Rui Costa enfrenta ainda outro obstáculo que no passado não existia. Com os recentes acontecimentos e renovações das administrações no Sporting e Porto, os adeptos do Benfica não querem ficar para trás. O exemplo mais recente do FC Porto acaba por fazer com que muita gente tenha receio do que se passa dentro do Benfica e tema que o caminho que está a ser seguido possa levar a uma situação final como a do rival azul e branco. A ascensão de Salgado Zenha é um exemplo de que no futebol podem surgir pessoas responsáveis, dedicadas e confiáveis. Muitas vezes a mensagem que nos querem passar é que no futebol é um risco muito grande apostar em pessoas que nunca estiveram dentro do meio, deixando a mensagem que existem apenas um conjunto de iluminados que têm as competências para gerir.
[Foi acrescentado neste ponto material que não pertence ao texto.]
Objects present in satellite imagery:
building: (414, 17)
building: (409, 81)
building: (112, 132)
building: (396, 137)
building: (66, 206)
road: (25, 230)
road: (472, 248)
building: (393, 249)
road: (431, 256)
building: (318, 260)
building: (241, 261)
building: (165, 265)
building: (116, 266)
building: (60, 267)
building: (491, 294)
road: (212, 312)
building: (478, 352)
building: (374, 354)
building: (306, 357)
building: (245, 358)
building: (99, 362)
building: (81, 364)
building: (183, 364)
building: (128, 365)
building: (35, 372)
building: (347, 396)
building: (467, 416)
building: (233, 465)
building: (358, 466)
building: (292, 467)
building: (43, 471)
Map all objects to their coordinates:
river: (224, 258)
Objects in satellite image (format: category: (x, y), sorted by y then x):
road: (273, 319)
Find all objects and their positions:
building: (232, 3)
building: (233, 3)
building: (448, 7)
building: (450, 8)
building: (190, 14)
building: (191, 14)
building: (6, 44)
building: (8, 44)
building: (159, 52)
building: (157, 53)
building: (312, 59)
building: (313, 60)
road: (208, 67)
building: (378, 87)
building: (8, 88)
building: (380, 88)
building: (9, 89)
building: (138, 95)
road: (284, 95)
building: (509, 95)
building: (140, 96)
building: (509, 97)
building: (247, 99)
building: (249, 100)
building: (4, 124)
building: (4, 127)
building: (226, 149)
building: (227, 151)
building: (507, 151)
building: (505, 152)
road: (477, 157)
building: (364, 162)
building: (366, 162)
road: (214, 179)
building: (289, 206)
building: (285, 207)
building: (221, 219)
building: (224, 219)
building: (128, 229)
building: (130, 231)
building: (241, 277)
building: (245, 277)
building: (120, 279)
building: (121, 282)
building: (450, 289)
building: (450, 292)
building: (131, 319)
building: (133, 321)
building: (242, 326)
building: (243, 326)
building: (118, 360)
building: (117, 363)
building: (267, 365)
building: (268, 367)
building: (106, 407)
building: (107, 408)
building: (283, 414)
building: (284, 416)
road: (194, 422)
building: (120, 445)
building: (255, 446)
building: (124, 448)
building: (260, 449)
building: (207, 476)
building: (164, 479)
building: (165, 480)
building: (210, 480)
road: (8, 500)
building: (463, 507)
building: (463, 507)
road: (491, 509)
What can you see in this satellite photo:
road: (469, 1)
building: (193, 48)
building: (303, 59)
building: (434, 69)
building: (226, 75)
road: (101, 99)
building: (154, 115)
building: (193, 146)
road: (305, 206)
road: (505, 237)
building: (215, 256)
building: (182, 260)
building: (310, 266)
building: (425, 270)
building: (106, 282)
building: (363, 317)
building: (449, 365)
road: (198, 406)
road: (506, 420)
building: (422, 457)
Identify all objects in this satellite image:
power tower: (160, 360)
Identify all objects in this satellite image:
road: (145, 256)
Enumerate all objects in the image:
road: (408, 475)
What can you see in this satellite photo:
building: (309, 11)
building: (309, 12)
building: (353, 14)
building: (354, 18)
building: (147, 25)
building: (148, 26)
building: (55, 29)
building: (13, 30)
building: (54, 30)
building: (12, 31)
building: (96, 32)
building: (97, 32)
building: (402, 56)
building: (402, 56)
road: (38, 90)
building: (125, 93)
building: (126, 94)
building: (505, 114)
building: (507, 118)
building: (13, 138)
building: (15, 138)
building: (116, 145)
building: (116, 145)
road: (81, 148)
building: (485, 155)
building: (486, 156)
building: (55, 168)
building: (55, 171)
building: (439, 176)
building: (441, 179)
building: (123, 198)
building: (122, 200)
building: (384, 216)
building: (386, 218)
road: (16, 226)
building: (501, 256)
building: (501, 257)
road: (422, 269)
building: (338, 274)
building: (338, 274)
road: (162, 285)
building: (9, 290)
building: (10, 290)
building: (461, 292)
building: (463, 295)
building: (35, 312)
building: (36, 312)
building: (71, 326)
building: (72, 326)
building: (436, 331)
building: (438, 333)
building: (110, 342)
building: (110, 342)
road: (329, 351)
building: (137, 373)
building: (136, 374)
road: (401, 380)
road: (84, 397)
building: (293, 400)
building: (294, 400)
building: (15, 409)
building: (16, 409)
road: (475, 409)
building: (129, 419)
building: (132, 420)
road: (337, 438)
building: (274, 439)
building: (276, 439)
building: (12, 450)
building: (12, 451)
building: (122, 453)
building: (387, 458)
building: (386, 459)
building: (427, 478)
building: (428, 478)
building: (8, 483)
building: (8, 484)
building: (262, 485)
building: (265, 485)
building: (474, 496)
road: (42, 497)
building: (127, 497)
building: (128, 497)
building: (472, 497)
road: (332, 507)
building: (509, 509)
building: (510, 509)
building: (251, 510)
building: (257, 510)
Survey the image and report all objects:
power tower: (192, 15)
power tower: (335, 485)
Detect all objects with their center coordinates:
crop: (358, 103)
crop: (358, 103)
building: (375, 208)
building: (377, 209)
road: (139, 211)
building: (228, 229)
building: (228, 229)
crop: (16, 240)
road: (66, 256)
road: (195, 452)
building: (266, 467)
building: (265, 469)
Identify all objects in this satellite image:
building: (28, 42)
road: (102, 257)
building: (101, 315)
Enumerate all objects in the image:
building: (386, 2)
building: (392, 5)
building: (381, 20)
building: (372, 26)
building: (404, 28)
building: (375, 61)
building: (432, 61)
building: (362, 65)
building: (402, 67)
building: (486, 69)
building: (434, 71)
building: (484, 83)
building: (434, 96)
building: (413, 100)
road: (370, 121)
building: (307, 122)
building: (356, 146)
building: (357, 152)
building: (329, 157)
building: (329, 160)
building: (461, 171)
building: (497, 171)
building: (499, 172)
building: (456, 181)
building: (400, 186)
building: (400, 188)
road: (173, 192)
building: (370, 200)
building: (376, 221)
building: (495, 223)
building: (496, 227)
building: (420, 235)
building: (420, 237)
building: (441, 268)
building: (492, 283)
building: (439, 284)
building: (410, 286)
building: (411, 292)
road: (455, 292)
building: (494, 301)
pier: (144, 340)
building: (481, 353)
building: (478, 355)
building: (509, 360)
Analisando o caso do FC Porto e os receios que Pinto da Costa e as suas equipas diretivas sempre criaram nos adeptos, relativamente aos possíveis concorrentes internos, percebemos onde estas mensagens nos podem levar e o motivo pelo qual nos são transmitidas.

A valorizar

Roberto Martínez. 12 jogos oficiais e, contas feitas, 12 vitórias e a máquina de calcular fica no bolso!

A desvalorizar

Pinto da Costa. Deveria ter sabido sair da presidência do FC Porto. A forma como deixou as contas é inexplicável. O cheque sem cobertura à Câmara da Maia é apenas mais um exemplo.